Nico les remercie d'un chaleureux sourire tout en se demandant comment différencier les noms des prénoms en japonais. Il est complètement paumé avec ça –une chose de plus ; et il ne sait même pas comment s'adresser à eux. D'ailleurs, il a déjà oublié leurs noms, toujours étranger aux sonorités nippones. Le grand –Hogami ?- lui parle un peu des membres de l'équipe, de leur fonctionnement en tant que groupe, lui fait faire le tour du gymnase et lui montre quelques endroits sympas de Sendai.
Et finalement, Nicolas se trouve plutôt rassuré en quittant ses deux coéquipiers. Il craignait un peu de s'ennuyer dans la ligue japonaise, pour tout dire –elle n'est pas aussi réputée que le championnat brésilien, italien ou russe.
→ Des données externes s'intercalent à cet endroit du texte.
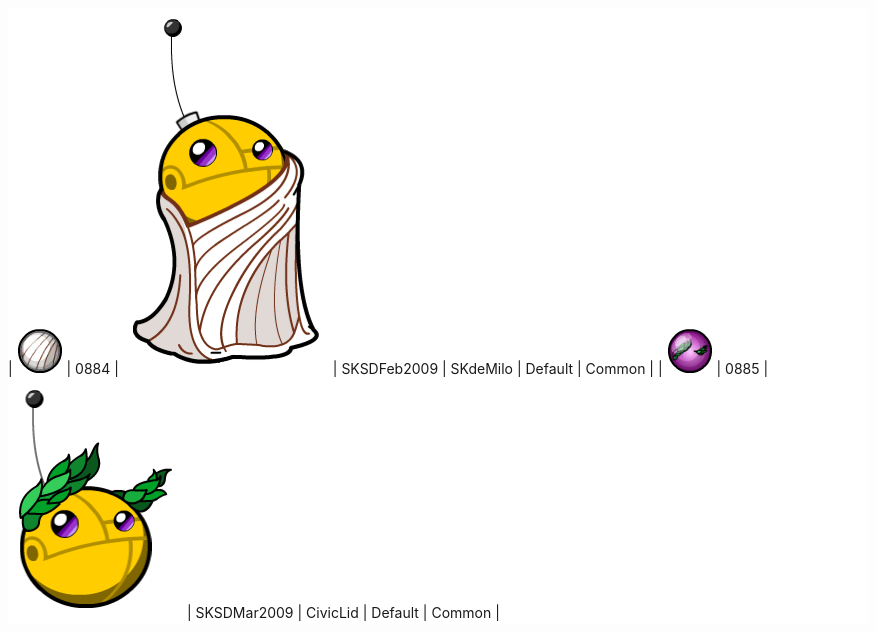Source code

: | ![chip_0884_icon.png](/chips/icons/chip_0884_icon.png) | 0884 | <img alt="chip_0884.png" src="/chips/chip_0884.png" style="max-width: 250px;"> | SKSDFeb2009 | SKdeMilo | Default | Common |
| ![chip_0885_icon.png](/chips/icons/chip_0885_icon.png) | 0885 | <img alt="chip_0885.png" src="/chips/chip_0885.png" style="max-width: 250px;"> | SKSDMar2009 | CivicLid | Default | Common |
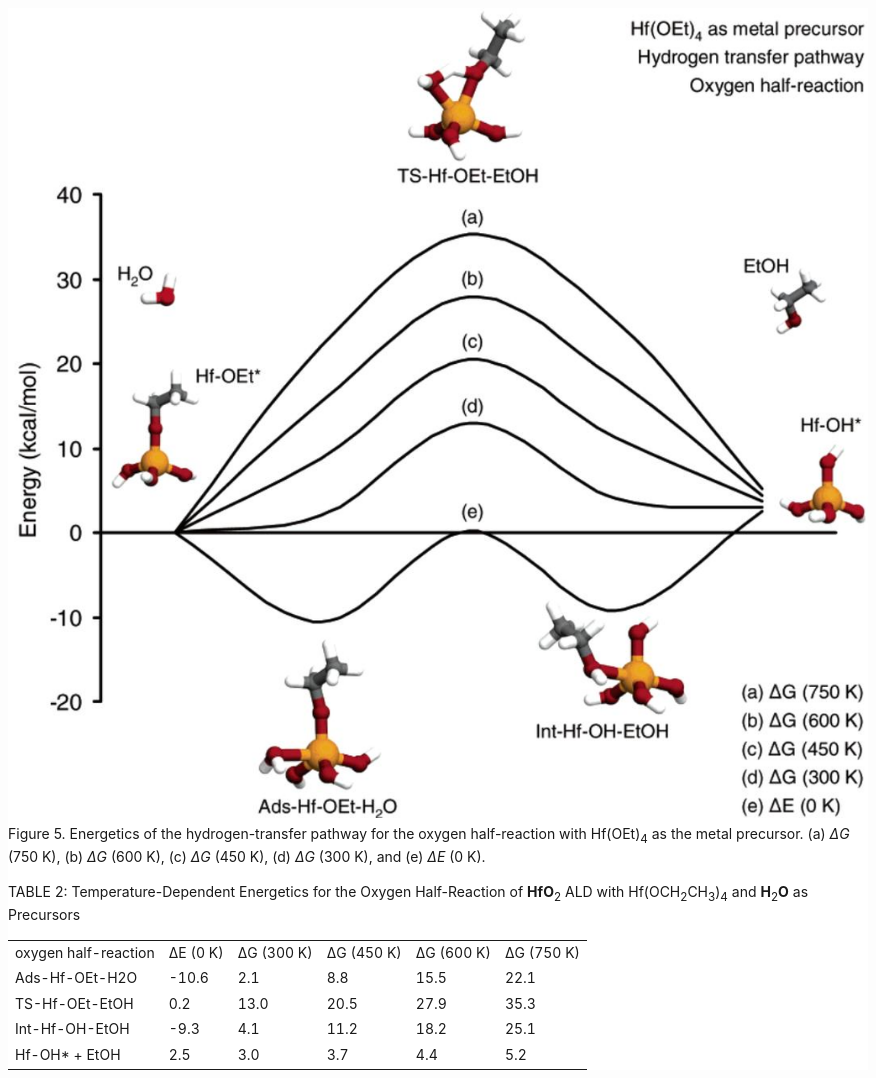 ![](images/798cbff027a9f220d152c14bb9cd7f3e9016d9437228310c2c4474c47a34b286.jpg)  
Figure 5. Energetics of the hydrogen-transfer pathway for the oxygen half-reaction with  $\mathrm{Hf(OEt)_4}$  as the metal precursor. (a)  $\Delta G$  (750 K), (b)  $\Delta G$  (600 K), (c)  $\Delta G$  (450 K), (d)  $\Delta G$  (300 K), and (e)  $\Delta E$  (0 K).

TABLE 2: Temperature-Dependent Energetics for the Oxygen Half-Reaction of  $\mathbf{HfO}_2$  ALD with  $\mathrm{Hf(OCH_2CH_3)_4}$  and  $\mathbf{H}_2\mathbf{O}$  as Precursors  

<table><tr><td>oxygen half-reaction</td><td>ΔE (0 K)</td><td>ΔG (300 K)</td><td>ΔG (450 K)</td><td>ΔG (600 K)</td><td>ΔG (750 K)</td></tr><tr><td>Ads-Hf-OEt-H2O</td><td>-10.6</td><td>2.1</td><td>8.8</td><td>15.5</td><td>22.1</td></tr><tr><td>TS-Hf-OEt-EtOH</td><td>0.2</td><td>13.0</td><td>20.5</td><td>27.9</td><td>35.3</td></tr><tr><td>Int-Hf-OH-EtOH</td><td>-9.3</td><td>4.1</td><td>11.2</td><td>18.2</td><td>25.1</td></tr><tr><td>Hf-OH* + EtOH</td><td>2.5</td><td>3.0</td><td>3.7</td><td>4.4</td><td>5.2</td></tr></table>
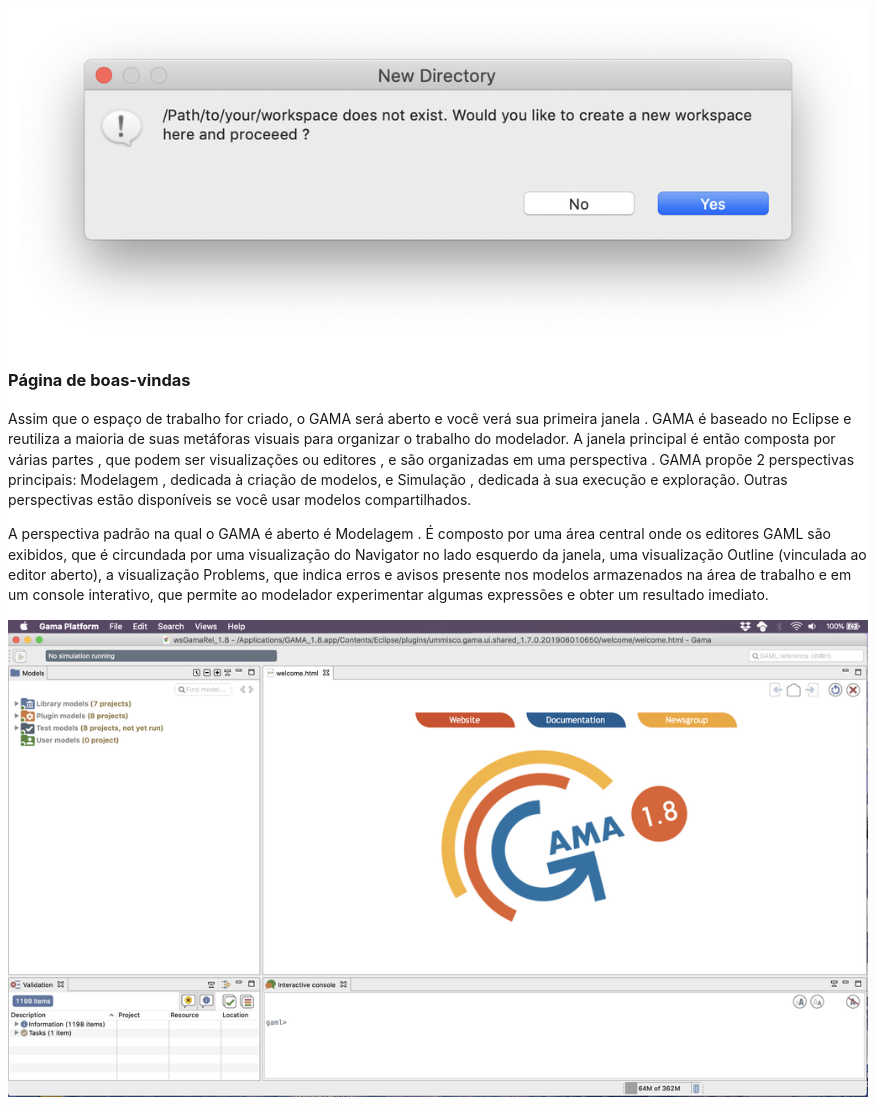![](assets/img/install/install3.png)

### Página de boas-vindas

Assim que o espaço de trabalho for criado, o GAMA será aberto e você verá sua primeira janela . GAMA é baseado no Eclipse e reutiliza a maioria de suas metáforas visuais para organizar o trabalho do modelador. A janela principal é então composta por várias partes , que podem ser visualizações ou editores , e são organizadas em uma perspectiva . GAMA propõe 2 perspectivas principais: Modelagem , dedicada à criação de modelos, e Simulação , dedicada à sua execução e exploração. Outras perspectivas estão disponíveis se você usar modelos compartilhados.

A perspectiva padrão na qual o GAMA é aberto é Modelagem . É composto por uma área central onde os editores GAML são exibidos, que é circundada por uma visualização do Navigator no lado esquerdo da janela, uma visualização Outline (vinculada ao editor aberto), a visualização Problems, que indica erros e avisos presente nos modelos armazenados na área de trabalho e em um console interativo, que permite ao modelador experimentar algumas expressões e obter um resultado imediato.

![](assets/img/boas_vindas.png)
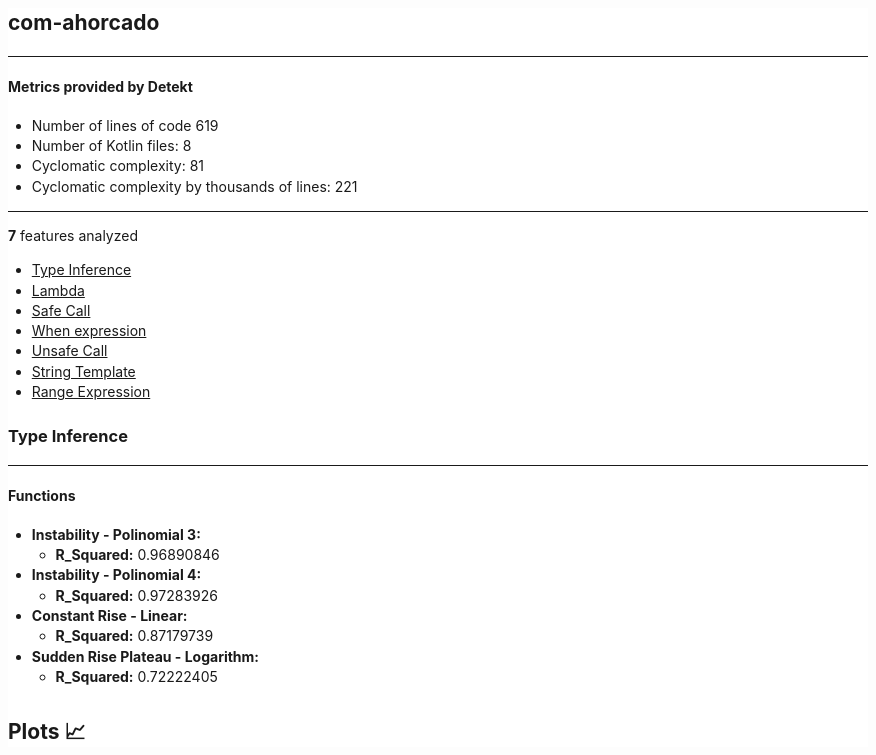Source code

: ## com-ahorcado
----
#### Metrics provided by Detekt
* Number of lines of code 619
* Number of Kotlin files: 8
* Cyclomatic complexity: 81
* Cyclomatic complexity by thousands of lines: 221 

----
**7** features analyzed

*	<a href="#type_inference">Type Inference</a> 
*	<a href="#lambda">Lambda</a> 
*	<a href="#safe_call">Safe Call</a> 
*	<a href="#when_expr">When expression</a> 
*	<a href="#unsafe_call">Unsafe Call</a> 
*	<a href="#string_template">String Template</a> 
*	<a href="#range_expr">Range Expression</a> 


### <a name="type_inference">Type Inference</a>
----
#### Functions
* **Instability - Polinomial 3:** ![equation](http://latex.codecogs.com/svg.latex?('-0.011542x%5E3%20&plus;0.38049x%5E2%20&plus;%20-2.21601x%20&plus;%2069.568011',))
    * **R_Squared:** 0.96890846
* **Instability - Polinomial 4:** ![equation](http://latex.codecogs.com/svg.latex?0.000442x%5E4%20&plus;%20-0.03188x%5E3%20&plus;0.685875x%5E2%20&plus;%20-3.860482x%20&plus;%2071.834245)
    * **R_Squared:** 0.97283926
* **Constant Rise - Linear:** ![equation](http://latex.codecogs.com/svg.latex?1.121965x%20&plus;%2063.233766)
    * **R_Squared:** 0.87179739
* **Sudden Rise Plateau - Logarithm:** ![equation](http://latex.codecogs.com/svg.latex?13.573031%5Clog_%7B5.380811%7D%28x%29%20&plus;%2058.366048)
    * **R_Squared:** 0.72222405

**Plots** :chart_with_upwards_trend:
-----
Mais Horushi lui a parlé de la génération monstre, dont les derniers représentants rejoignent l'équipe cette année et relèvent le niveau comme jamais encore ; en plus, ils ont un des attaquants les plus puissants du pays, de ce qu'il a entendu, un gars dont il ne se souvient plus du nom, mais un jeune aussi ; et Romero se dit que ça peut être une année intéressante.
Il ne sait pas encore comment se situer dans le processus de guérison. Il vient de passer quatre ans la tête sous l'eau, simplement concentré à devenir le plus grand champion possible, à renforcer son corps, à renforcer sa technique et son sens du jeu. Peut-être que l'effet de dépaysement est illusoire, peut-être que ça va passer et qu'ici aussi, il finira par se sentir seul et vide. Mais pour l'instant, il a trop de choses à intégrer et à découvrir, et si ça ne comble pas le vide qui lui est immanent, ça remplit au moins son temps libre.
Il garde tout de même le lien avec le Brésil, via Skype pour sa famille, et ils ont établi leur petite routine pour s'appeler au moins une fois tous les mercredis –ce n'est pas facile, parce qu'ils ont douze heures de décalage horaire, mais Nico peut bien renoncer à un peu de sommeil pour voir ses proches. Quant à l'équipe nationale, il en est toujours un des membres les plus éminents, et parle avec ses coéquipiers tous les jours par messages.
Le jour de la reprise arrive finalement, et il sent avec délice la petite piqûre de hâte, d'adrénaline, d'un peu de nervosité, aussi, parce qu'il est tout nouveau dans cette équipe, et que même un multiple champion du monde doit s'intégrer ; et il commence par se rendre dans les bureaux du gymnase pour signer les derniers papiers d'installation.
-Merci infiniment de votre collaboration, Romero-san, lui dit-on là.
Il se contente de rire et de leur dire de l'appeler par son prénom, et ils le regardent tous avec des yeux énormes. Les gens sont trop formels, ici. Il se demande combien de temps il faudra à ses coéquipiers pour laisser tomber tous leurs suffixes bizarres et dont il ne saisit toujours pas vraiment le sens.
C'est à ça qu'il pense, arpentant d'un pas vif les couloirs du gymnase pour se rendre aux vestiaires, impatient de rencontrer tout le monde et de voir ce que valent les Adlers ; et il est trop pris dans ses pensées pour réussir à éviter la personne qui lui fonce dedans au détour d'un couloir.
Il n'a pas le temps de s'excuser que le coupable se recule, marmonnant des excuses en japonais avant de relever la tête –révélant le visage boudeur d'un adolescent aux cheveux d'un noir d'encre, et dont les yeux s'écarquillent démesurément quand ils se posent sur le visage de Nicolas.